HILO, Hawai'i — Two new investigation units are being formed to track down and punish parents who deliberately dodge court-ordered child-support payments.

"It's going to be a full-court press to persuade people that we mean business about paying child support," said Big Island Deputy Prosecutor Rick Damerville. "If you owe child support, you want to think about getting those payments made because it's not going to be pretty."

State lawmakers this year provided money to the state attorney general's office to hire staff to pursue civil contempt-of-court cases against scofflaw parents statewide, while Big Island prosecutors are launching the state's first unit dedicated to criminal prosecutions of parents who deliberately skip out on their obligations.

The Hawai'i Child Support Enforcement Agency, under the state attorney general's office, is responsible for receiving and distributing child support and for enforcing child-support orders.

Many parents fail to pay. A recent report by the state auditor found the Child Support Enforcement Agency collected just 55 percent of the current payments due in fiscal year 2005, and collected on only about 41 percent of its delinquent accounts.

The state was ranked last in the nation that year for its delinquency collection rate in a federal ranking of 54 jurisdictions, according to the state audit.

As of June 2006, the agency had about 120,000 child-support cases, and Damerville said he has heard estimates that 8,000 people on the Big Island alone are seriously behind on their child-support payments.

CIVIL SANCTIONS

There are a number of civil sanctions that are routinely imposed on people who fail to make child-support payments. Among other things, the state can seize the parents' tax refunds, garnish their wages, and yank the debtors' professional licenses and drivers' licenses.

DATASET RECORDS:
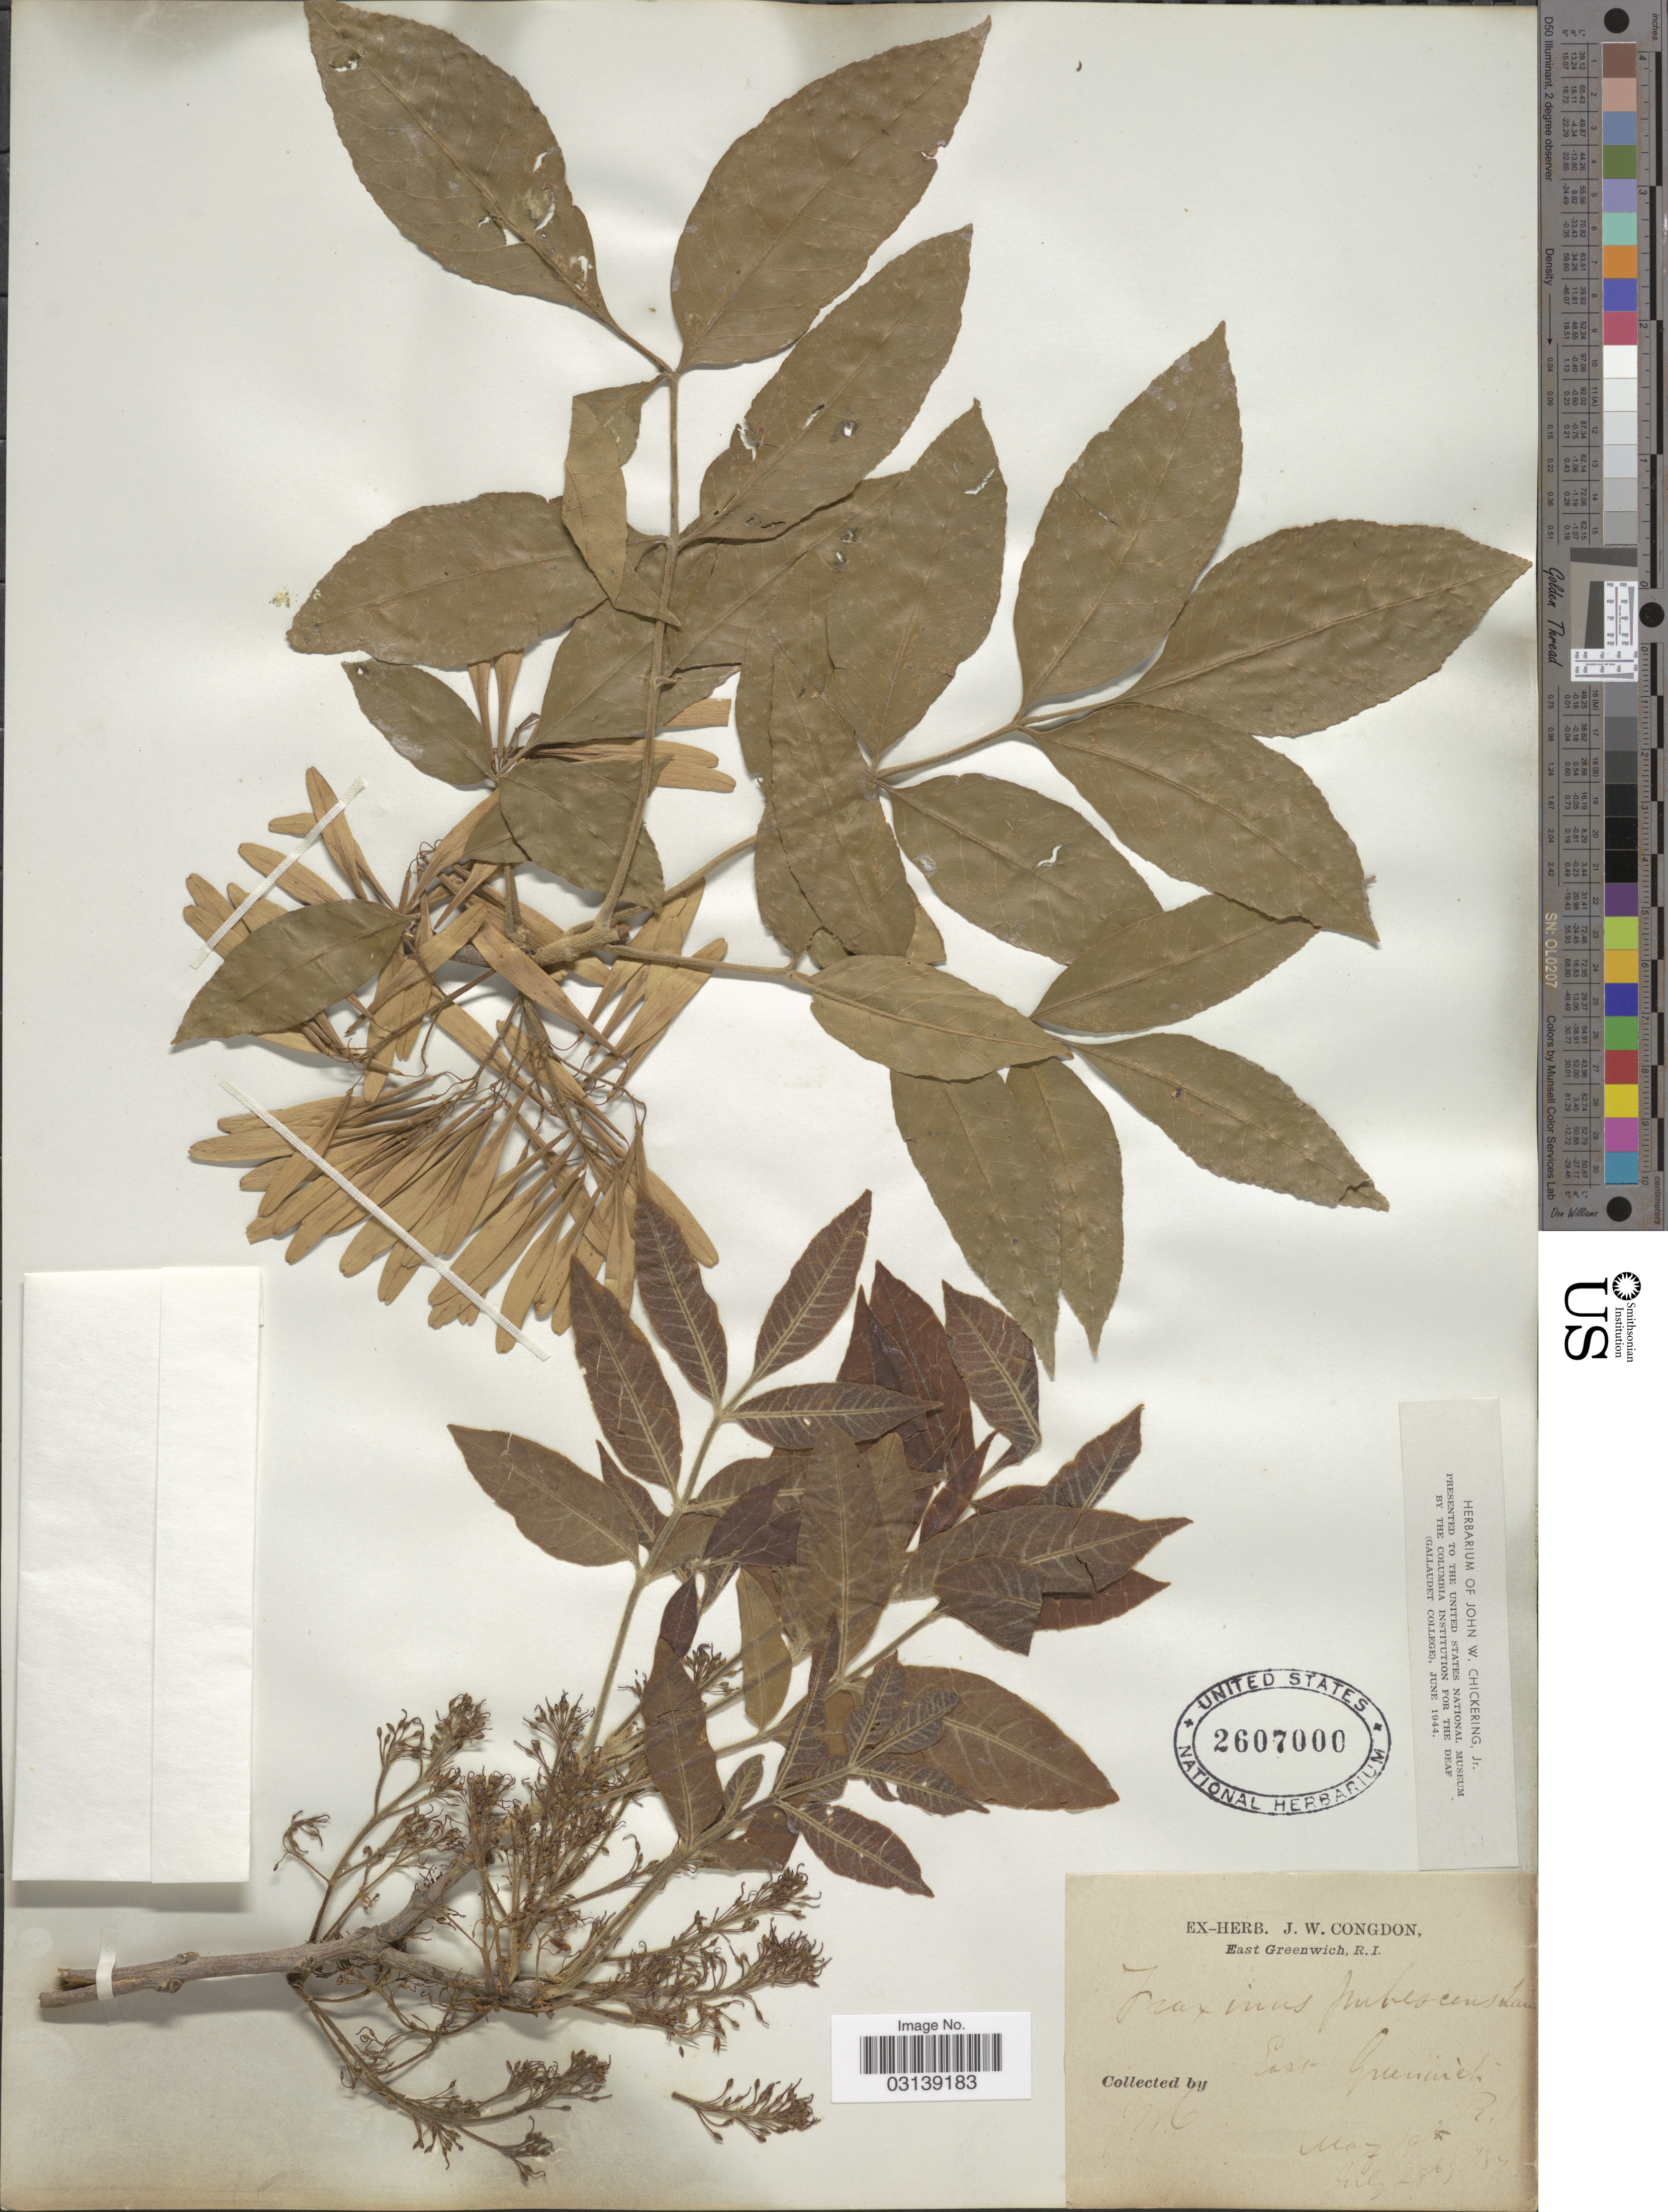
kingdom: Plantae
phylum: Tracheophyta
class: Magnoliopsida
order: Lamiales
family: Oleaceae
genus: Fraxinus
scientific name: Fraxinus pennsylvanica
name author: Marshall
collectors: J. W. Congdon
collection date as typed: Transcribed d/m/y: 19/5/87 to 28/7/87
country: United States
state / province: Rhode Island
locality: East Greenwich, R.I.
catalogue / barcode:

WHAT YOU ARE ASKED TO DO: Duplicate the child-support article word for word between "As of June 2006, the" and "their child-support payments.", inclusive. Work only from the child-support article, not the records.

COMPLETED EXERCISE:
As of June 2006, the agency had about 120,000 child-support cases, and Damerville said he has heard estimates that 8,000 people on the Big Island alone are seriously behind on their child-support payments.